I'm waiting for a "Machine Learning Tools for the Non-technical" post. When we can make machine learning accessible to business owners and non-technical people, this is when machine learning will really have a big impact on society. Until then, it's accessibility is just too limited.
Im currently trying to crack it. What I've realised so far is that once you get past the scary mathematic notation, its really quite simple under the hood. Maybe that wont be the case as I learn more, but linear regression and gradient descent is really very simple and easy to grok.
So far I've been cobblibg together a learning regimen by combing Coursera, Khan Academy, and a book called "Machine Learning for Programmers". Individually they all eventually brush over some key concepts that make it dofficult to get an intuition for what's happening. But when combined they fill in the gaps. Also, this repo has been like the rosetta stone for someone who doesn't have a single maths qualification, not even a GCSE.
I hope you are aware that those introductory courses give you a rather high level view of things and often hide any problematic points from you. It's like driving and only learning to know about the accelerator.
This has generally been my experience with mathematic notation applied to CS topics; the notation itself is basically impenetrable, but once you can get the underlying ideas translated into readable form they turn out to be straightforward and easy to apply.
For practical use cases, machine learning is actually easier than what these blog posts imply. One of my pet peeves with some marketing thought pieces on Machine Learning/AI is that they deliberately abstract so much of the process in order to sound smarter. (the original submission did a good job in explaining the terminology/code, however)
ML workflows can nowadays be simplified to a few lines of code, and is one of the reasons I now open-source my code in Jupyter/R Notebooks to help facilitate transparency.
The accessibility of machine learning does not affect its impact on society. It already has had a big impact on society whether people realize it or not. It is used for countless tasks that people take for granted (spam filter, facial recognition, translation, etc.).
We live in a society where people are completely dependent on technologies that they know nothing about. The average person who uses a computer or a smartphone wouldn't even be able to tell you how to represent the number 2 in binary yet these devices have a huge impact on their lives. Whether this is a good thing or a bad thing I'm not sure since it is no longer possible to understand every aspect of technology at our current (and accelerating) level of progress.
> The accessibility of [cars] does not affect its impact on society.
I would think the accessibility of something is directly related to its impact on society most of the time. There is no doubt ml has already had an impact, but putting it in the hands of non-technical users opens up possibilities that the technical crowd is incapable of imagining.

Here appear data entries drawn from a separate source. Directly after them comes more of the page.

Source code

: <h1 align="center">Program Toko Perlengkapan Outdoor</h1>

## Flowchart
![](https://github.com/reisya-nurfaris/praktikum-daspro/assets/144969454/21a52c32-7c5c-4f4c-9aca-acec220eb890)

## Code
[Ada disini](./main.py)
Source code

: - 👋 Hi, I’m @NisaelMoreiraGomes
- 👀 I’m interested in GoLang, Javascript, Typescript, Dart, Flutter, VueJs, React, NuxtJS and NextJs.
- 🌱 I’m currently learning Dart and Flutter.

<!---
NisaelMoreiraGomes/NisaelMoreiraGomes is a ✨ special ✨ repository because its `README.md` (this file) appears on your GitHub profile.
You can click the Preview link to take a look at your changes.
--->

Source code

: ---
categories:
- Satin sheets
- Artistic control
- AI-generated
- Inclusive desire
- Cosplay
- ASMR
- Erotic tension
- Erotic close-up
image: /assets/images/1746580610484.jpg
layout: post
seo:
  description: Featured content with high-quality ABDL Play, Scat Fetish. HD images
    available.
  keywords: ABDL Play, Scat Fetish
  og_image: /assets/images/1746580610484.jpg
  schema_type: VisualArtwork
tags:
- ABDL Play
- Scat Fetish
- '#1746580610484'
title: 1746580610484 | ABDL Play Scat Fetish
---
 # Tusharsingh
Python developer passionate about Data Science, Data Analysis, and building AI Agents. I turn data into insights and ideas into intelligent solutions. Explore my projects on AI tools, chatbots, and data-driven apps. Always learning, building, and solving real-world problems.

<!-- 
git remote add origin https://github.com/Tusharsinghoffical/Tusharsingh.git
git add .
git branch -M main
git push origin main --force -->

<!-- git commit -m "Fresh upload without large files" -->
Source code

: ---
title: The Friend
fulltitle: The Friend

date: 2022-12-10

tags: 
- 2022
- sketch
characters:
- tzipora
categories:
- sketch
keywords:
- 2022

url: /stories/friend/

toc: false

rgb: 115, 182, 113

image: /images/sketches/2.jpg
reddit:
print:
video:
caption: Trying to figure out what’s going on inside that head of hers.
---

I'm not sure I understand your 'cars' comment. The vast majority of people who drive cars have no idea how an engine works yet they are completely dependent on them.

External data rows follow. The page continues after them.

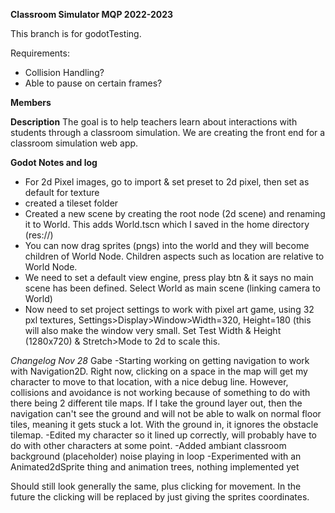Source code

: **Classroom Simulator MQP 2022-2023**

This branch is for godotTesting.

Requirements:
 - Collision Handling?
 - Able to pause on certain frames?

**Members**

**Description**
The goal is to help teachers learn about interactions with students through a classroom simulation. We are creating the front end for a classroom simulation web app.


**Godot Notes and log**
- For 2d Pixel images, go to import & set preset to 2d pixel, then set as default for texture
- created a tileset folder 
- Created a new scene by creating the root node (2d scene) and renaming it to World. This adds World.tscn which I saved in the home directory (res://)
- You can now drag sprites (pngs) into the world and they will become children of World Node. Children aspects such as location are relative to World Node.
- We need to set a default view engine, press play btn & it says no main scene has been defined. Select World as main scene (linking camera to World)
- Now need to set project settings to work with pixel art game, using 32 pxl textures, Settings>Display>Window>Width=320, Height=180 (this will also make the window very small. Set Test Width & Height (1280x720) & Stretch>Mode to 2d to scale this.


_Changelog Nov 28_
Gabe
-Starting working on getting navigation to work with Navigation2D. Right now, clicking on a space in the map will get my character to move to that location, with a nice debug line. However, collisions and avoidance is not working because of something to do with there being 2 different tile maps. If I take the ground layer out, then the navigation can't see the ground and will not be able to walk on normal floor tiles, meaning it gets stuck a lot. With the ground in, it ignores the obstacle tilemap. 
-Edited my character so it lined up correctly, will probably have to do with other characters at some point. 
-Added ambiant classroom background (placeholder) noise playing in loop
-Experimented with an Animated2dSprite thing and animation trees, nothing implemented yet

Should still look generally the same, plus clicking for movement. In the future the clicking will be replaced by just giving the sprites coordinates.
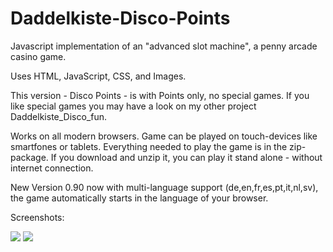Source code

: # Daddelkiste-Disco-Points

Javascript implementation of an "advanced slot machine", a penny arcade casino game.

Uses HTML, JavaScript, CSS, and Images.

This version - Disco Points - is with Points only, no special games. 
If you like special games you may have a look on my other project Daddelkiste_Disco_fun.


Works on all modern browsers. Game can be played on touch-devices like smartfones or tablets. Everything needed to play the game is in the zip-package. If you download and unzip it, you can play it stand alone - without internet connection.

New Version 0.90 now with multi-language support (de,en,fr,es,pt,it,nl,sv), the game automatically starts in the language of your browser.


Screenshots:

<img src="https://github.com/RainerWessOS/Daddelkiste-Disco-Points/blob/master/Screenshot_Game_en.png" />

<img src="https://github.com/RainerWessOS/Daddelkiste-Disco-Points/blob/master/Screenshot_Settings_en.png" />
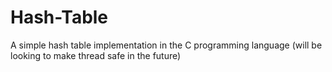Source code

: # Hash-Table
A simple hash table implementation in the C programming language (will be looking to make thread safe in the future)
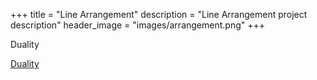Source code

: +++
title = "Line Arrangement"
description = "Line Arrangement project description"
header_image = "images/arrangement.png"
+++

Duality

<!--more-->

[Duality](https://cw.fel.cvut.cz/wiki/_media/misc/projects/oppa_oi_english/courses/ae4m39vg/lectures/12-duality.pdf)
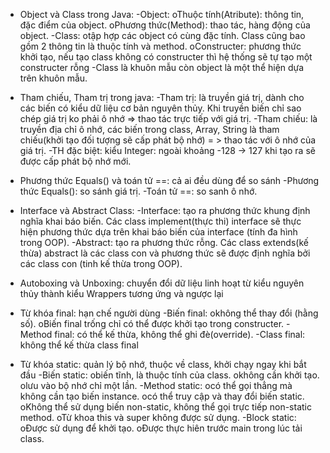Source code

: + Object và Class trong Java:
  -Object:
  oThuộc tính(Atribute): thông tin, đặc điểm của object.
  oPhương thức(Method): thao tác, hàng động của object.
  -Class:
  otập hợp các object có cùng đặc tính. Class cũng bao gồm 2 thông tin là thuộc tính và method.
  oConstructer: phương thức khởi tạo, nếu tạo class không có constructer thì hệ thống sẽ tự tạo một constructer rỗng
  -Class là khuôn mẫu còn object là một thể hiện dựa trên khuôn mẫu.

+ Tham chiếu, Tham trị trong java:
  -Tham trị: là truyền giá trị, dành cho các biến có kiểu dữ liệu cơ bản nguyên thủy. Khi truyền biến chỉ sao chép giá trị ko phải ô nhớ => thao tác trực tiếp với giá trị.
  -Tham chiếu: là truyền địa chỉ ô nhớ, các biến trong class, Array, String là tham chiếu(khởi tạo đối tượng sẽ cấp phát bộ nhớ) = > thao tác với ô nhớ của giá trị.
  -TH đặc biệt: kiểu Integer: ngoài khoảng -128 -> 127 khi tạo ra sẽ được cấp phát bộ nhớ mới.

+ Phương thức Equals() và toán tử ==: cả ai đều dùng để so sánh
  -Phương thức Equals(): so sánh giá trị.
  -Toán tử ==: so sanh ô nhớ.

+ Interface và Abstract Class:
  -Interface: tạo ra phương thức khung định nghĩa khai báo biến. Các class implement(thực thi) interface sẽ thực hiện phương thức dựa trên khai báo biến của interface (tính đa hình trong OOP).
  -Abstract: tạo ra phương thức rỗng. Các class extends(kế thừa) abstract là các class con và phương thức sẽ được định nghĩa bởi các class con (tinh kế thừa trong OOP).

+ Autoboxing và Unboxing: chuyển đổi dữ liệu linh hoạt từ kiểu nguyên thủy thành kiểu Wrappers tương ứng và ngược lại

+ Từ khóa final: hạn chế người dùng
  -Biến final:
  okhông thể thay đổi (hằng số).
  oBiến final trống chỉ có thể được khởi tạo trong constructer.
  -Method final: có thể kế thừa, không thể ghi đè(override).
  -Class final: không thể kế thừa class final

+ Từ khóa static: quản lý bộ nhớ, thuộc về class, khởi chạy ngay khi bắt đầu
  -Biến static:
  obiến tĩnh, là thuộc tính của class.
  okhông cần khởi tạo.
  olưu vào bộ nhớ chỉ một lần.
  -Method static:
  ocó thể gọi thẳng mà không cần tạo biến instance.
  ocó thể truy cập và thay đổi biến static.
  oKhông thể sử dụng biến non-static, không thể gọi trực tiếp non-static method.
  oTừ khoa this và super không được sử dụng.
  -Block static:
  oĐược sử dụng để khởi tạo.
  oĐược thực hiên trước main trong lúc tải class.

'How' something works doesn't affect it's impact on society, the more important consideration is 'what' it does.
My original point was that machine learning is not something that the average person can apply in his or her own business yet. Yes, big tech companies use it to improve their operations, but a small business owner can't define what would even be an applicable ML problem for their business yet. Millions of small businesses have websites, and even their own custom software, yet ML is still out of reach for many of these business. This is where I think a huge impact can, but has yet, to be made.
I completely agree with you. It just seemed like your initial comment was dismissing the effect/impact of ML because not everyone has the time to learn how to implement it.

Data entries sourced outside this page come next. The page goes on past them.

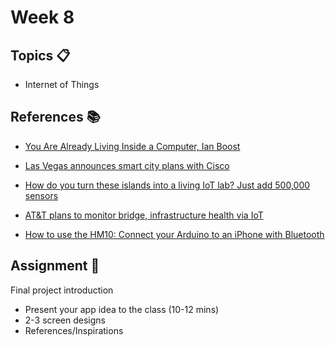 # Week 8

## Topics 📋

* Internet of Things

## References 📚

* [You Are Already Living Inside a Computer, Ian Boost](https://www.theatlantic.com/technology/archive/2017/09/you-are-already-living-inside-a-computer/539193/)

* [Las Vegas announces smart city plans with Cisco](http://www.zdnet.com/article/las-vegas-announces-smart-city-plans-with-cisco/)

* [How do you turn these islands into a living IoT lab? Just add 500,000 sensors](http://www.zdnet.com/article/how-do-you-turn-these-islands-into-a-living-iot-lab-just-add-500000-sensors/)

* [AT&T plans to monitor bridge, infrastructure health via IoT](http://www.zdnet.com/article/at-t-plans-to-monitor-bridge-infrastructure-health-via-iot/)

* [How to use the HM10: Connect your Arduino to an iPhone with Bluetooth](http://www.hangar42.nl/hm10)

## Assignment 📐

Final project introduction

* Present your app idea to the class (10-12 mins)
* 2-3 screen designs
* References/Inspirations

Machine Learning only works if you have data that it can use. Non-technical people are unlikely to be in possession of this data. But I still agree with you.
This is starting to get what I'm trying to express....non-technical people don't even know what ML is capable of, how to define what could be a ML problem, or how to go about acquiring the tools to solve said problem. Once that information is easily made available to at the very least the average programmer, then I think ML will have a much larger impact than we can imagine.